**Provided passage:**
# # # #

The community that became the municipal capital was founded around 1875 under the name La Rosita, by Afro-descendant families—among them the Parra, Barboza, Ilarraza, and Bolívar families—who had come from the nearby community of Agua Negra. The Veroes municipality was constituted in 1909, after Yaracuy state was definitively established, and was administered within the then District of San Felipe. The municipal capital was originally the town of El Chino, but in 1935 it was moved to the community of La Rosita, which was renamed Farriar. On 5 November 1993 Veroes was granted full autonomy as a municipality.

The land history of the 20th century shaped the present communities. In 1925 the state granted more than 20,000 hectares of communal lands (tierras comuneras) to the communities of Agua Negra and Palmarejo; between the 1940s and 1970s much of this land and the surrounding smallholdings (conucos) were displaced by the expansion of sugar-cane estates and commercial agriculture; and from the late 1990s land committees in the municipality began a cycle of struggles against landowners to reclaim territory.

# # # #

**The data:**
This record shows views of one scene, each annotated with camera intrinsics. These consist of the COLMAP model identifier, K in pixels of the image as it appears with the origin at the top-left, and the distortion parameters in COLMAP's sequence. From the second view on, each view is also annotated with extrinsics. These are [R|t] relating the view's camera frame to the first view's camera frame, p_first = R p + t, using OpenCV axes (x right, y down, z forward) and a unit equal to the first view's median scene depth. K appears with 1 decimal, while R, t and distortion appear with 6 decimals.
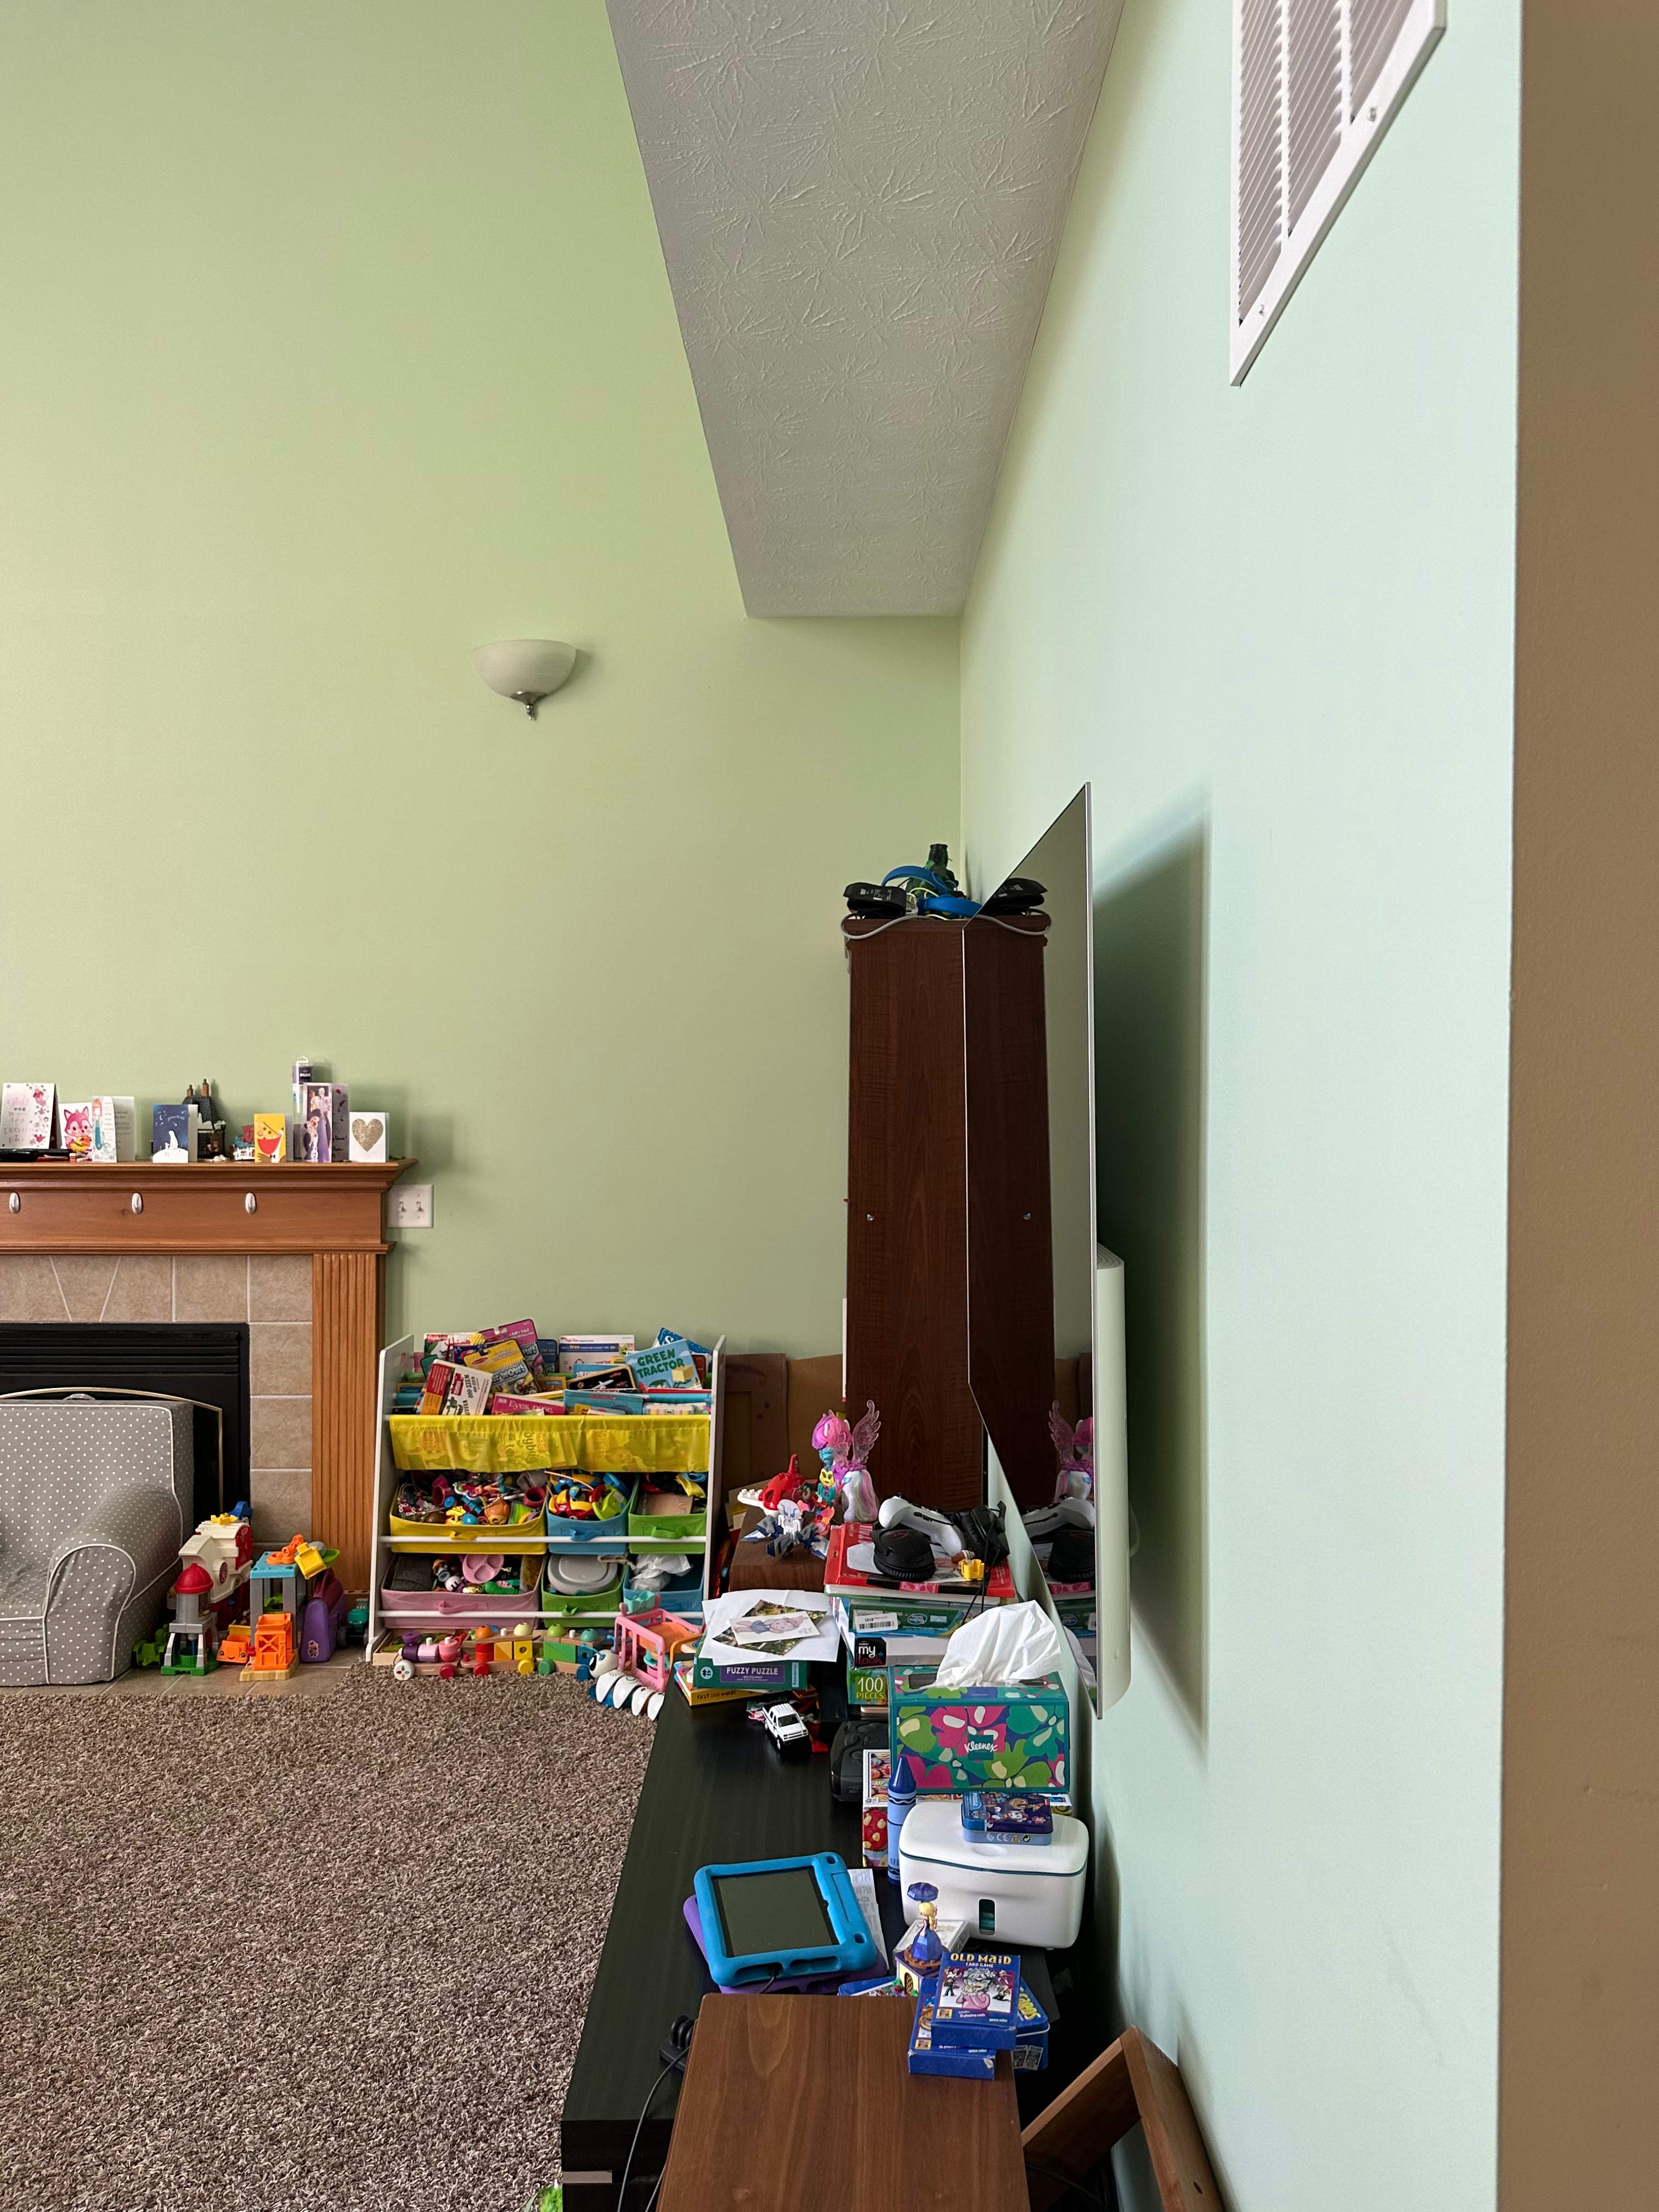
lens RADIAL K [[1600.5, 0, 835.2], [0, 1600.5, 1069.1], [0, 0, 1]] dist [0.044936, -0.048031]
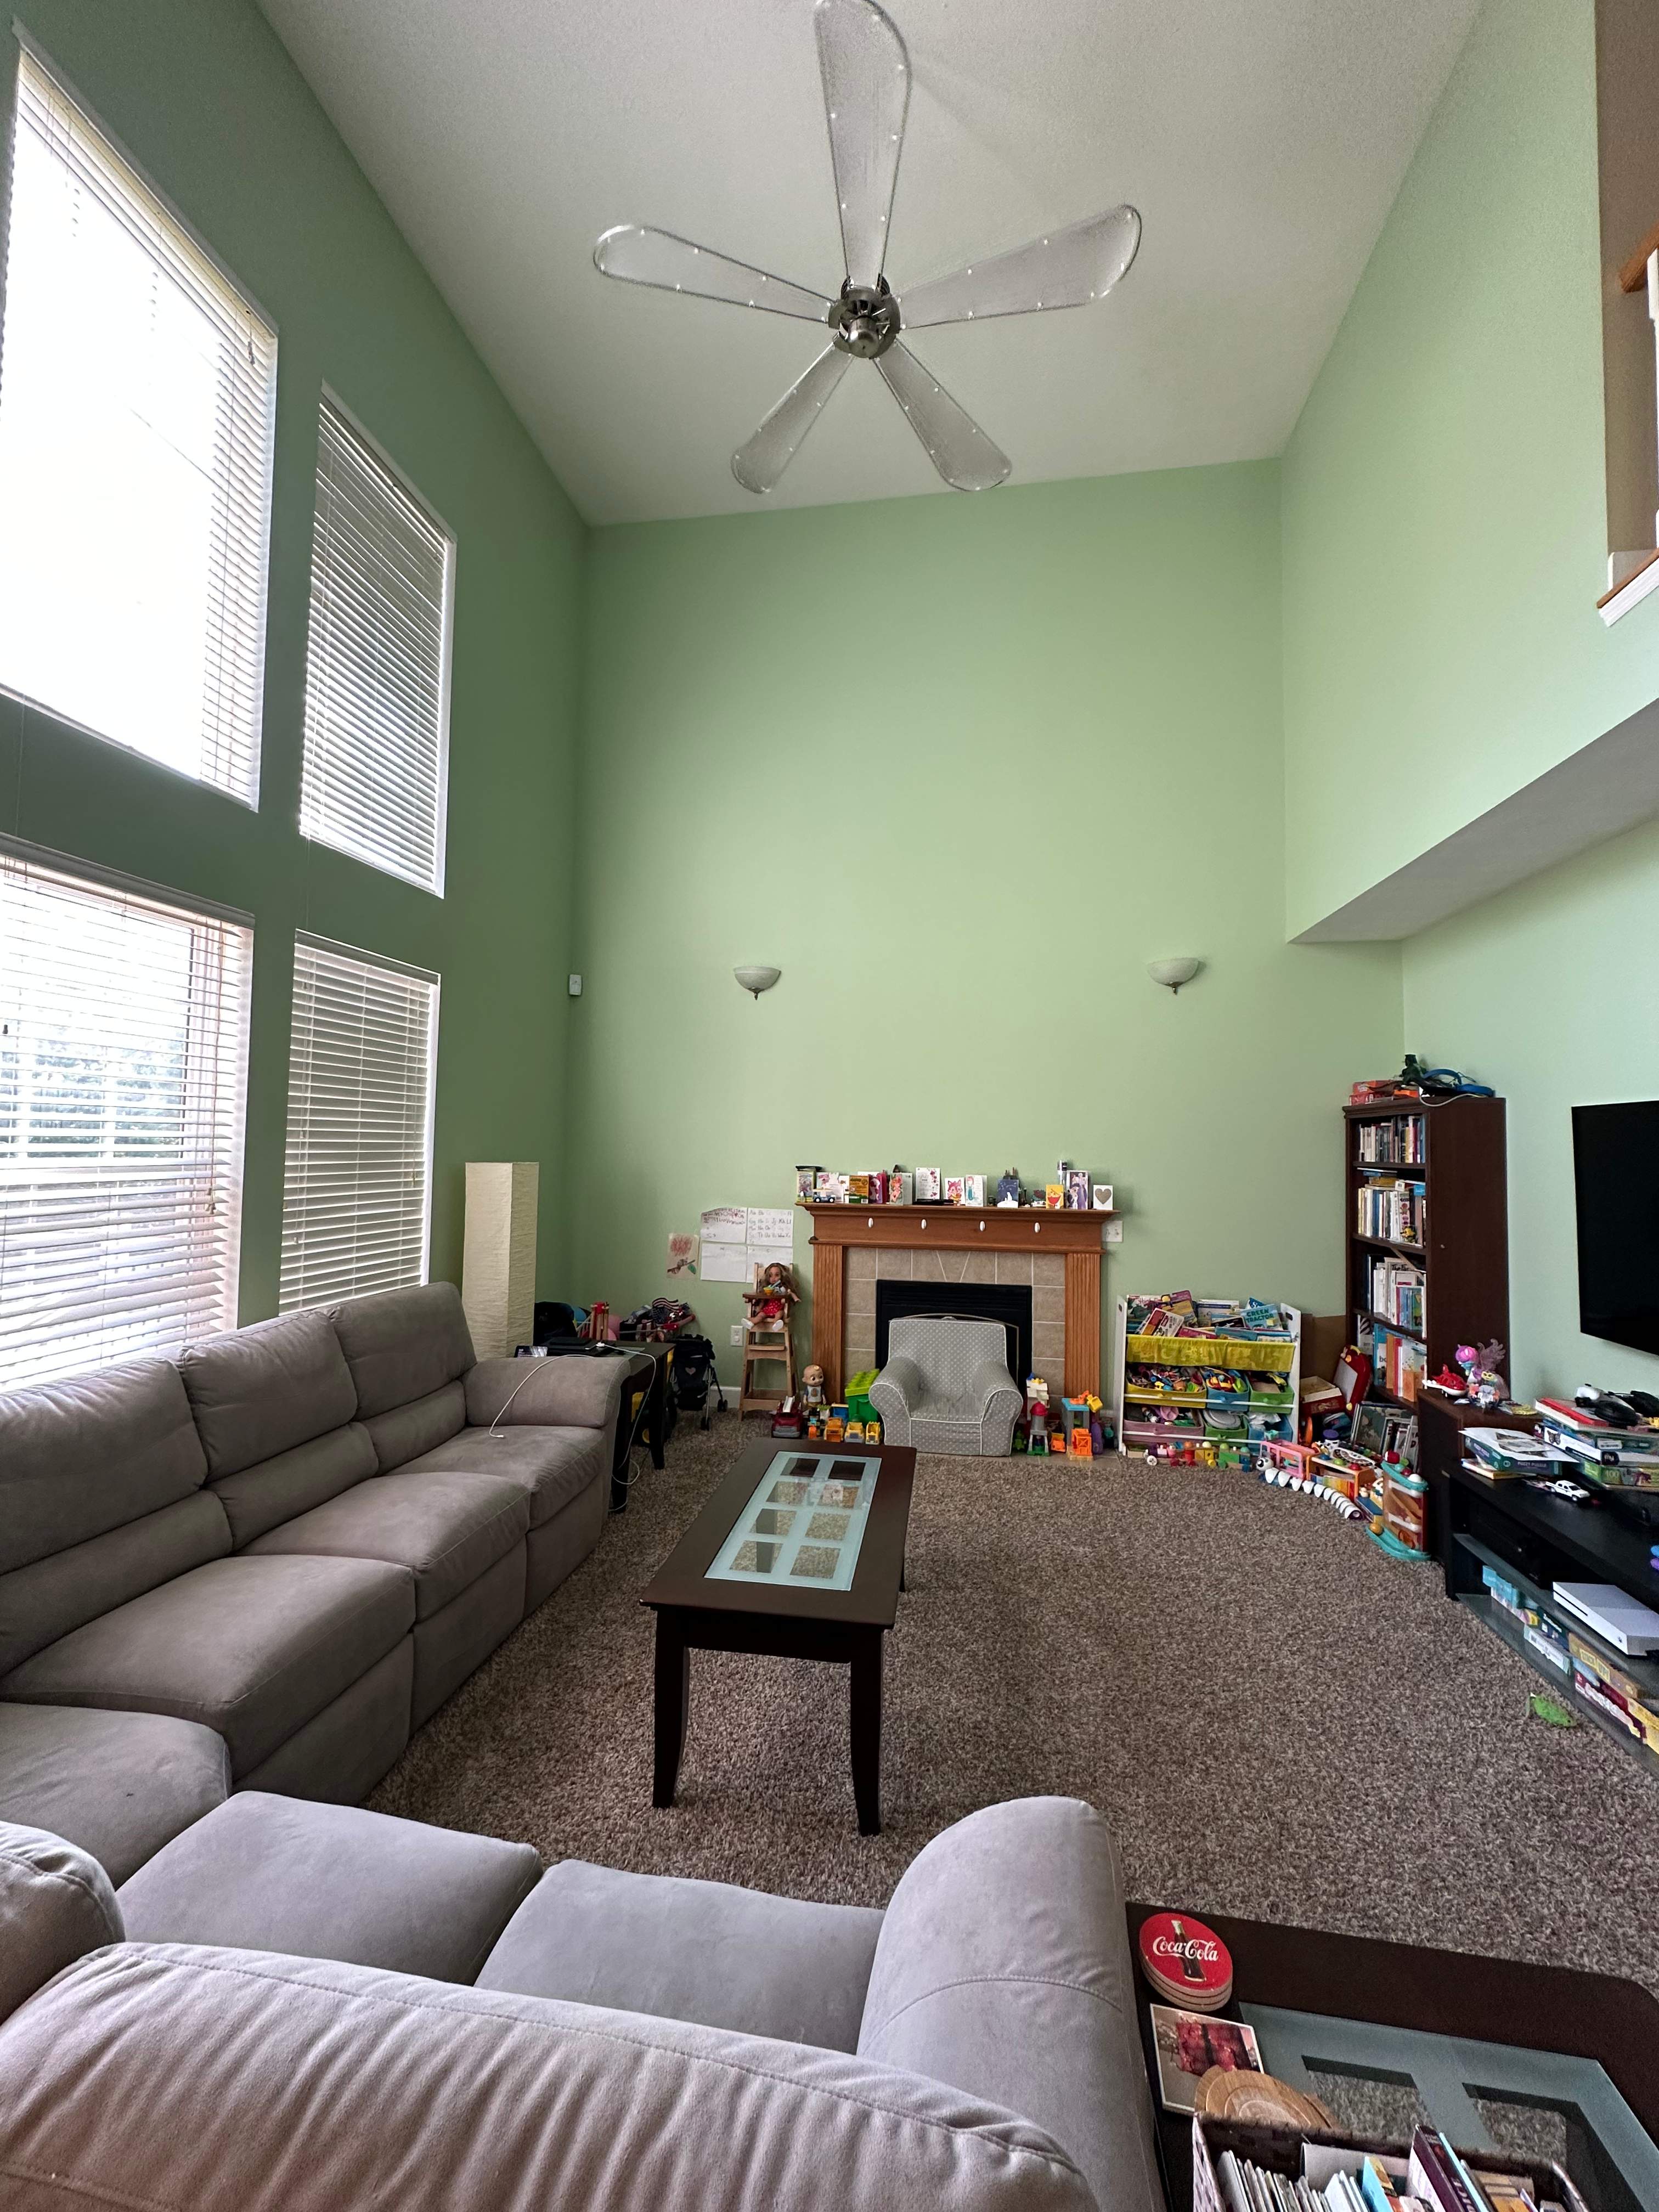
lens RADIAL K [[886.6, 0, 814.7], [0, 886.6, 1106.0], [0, 0, 1]] dist [-0.005200, -0.001998]
pose [[0.989306, 0.012397, -0.145330, -0.508581], [-0.020063, 0.998476, -0.051406, -0.009261], [0.144471, 0.053772, 0.988047, -0.184564]]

# # # #

**Required work:**
[1] Answer these questions from the Veroes passage, one line each:
(a) Under what name was the community that became the municipal capital founded around 1875?
(b) Which town was originally the municipal capital?
(c) In 1925, how many hectares of communal lands did the state grant, and to which communities?
[2] Name every family that the Veroes passage lists among the founders of La Rosita.
[3] Extend the Veroes passage, starting after its final sentence.

**Results of the tasks:**
[1]
(a) La Rosita
(b) El Chino
(c) More than 20,000 hectares, to Agua Negra and Palmarejo

[2] Parra, Barboza, Ilarraza, Bolívar

[3]
In 2019 the mayor and municipal council declared Veroes the first Afro-descendant municipality of Venezuela. That October the municipality hosted a National Afro-descendant Assembly, which drew up a sector plan (Plan Sectorial Afrodescendiente) for inclusion in the national development plan for 2019–2025.

=== 2026 earthquakes ===

On 24 June 2026, two large strike-slip earthquakes struck northern Venezuela with epicentres in Veroes municipality: a magnitude 7.2 foreshock at 18:04 local time, followed 39 seconds later by a magnitude 7.5 mainshock. The earthquakes struck on a public holiday, when many people were taking part in the Saint John the Baptist drum festivities held that day. They caused widespread destruction across the country; by 1 July officials reported at least 2,295 dead, more than 10,500 injured, and nearly 50,000 people unaccounted for nationwide.

In the municipality itself, a surface fracture more than 300 metres long opened in farmland at Palmarejo, reaching 2.2 metres wide and 2.2 metres deep at its largest points; the crack ran through cultivated plots (conucos) rather than the residential area, but buildings in the town suffered serious structural damage. Residents reported constant aftershocks in the days that followed, and security and rescue services continued assessing damage across Veroes a week after the earthquakes.

=== Toponymy ===
The municipality is named after José Joaquín Veroes (1789–1855), a Venezuelan soldier of African descent who took part in the Venezuelan War of Independence and rose to the rank of colonel in the army of the Liberator; his remains were transferred to the National Pantheon of Venezuela on 16 December 1942.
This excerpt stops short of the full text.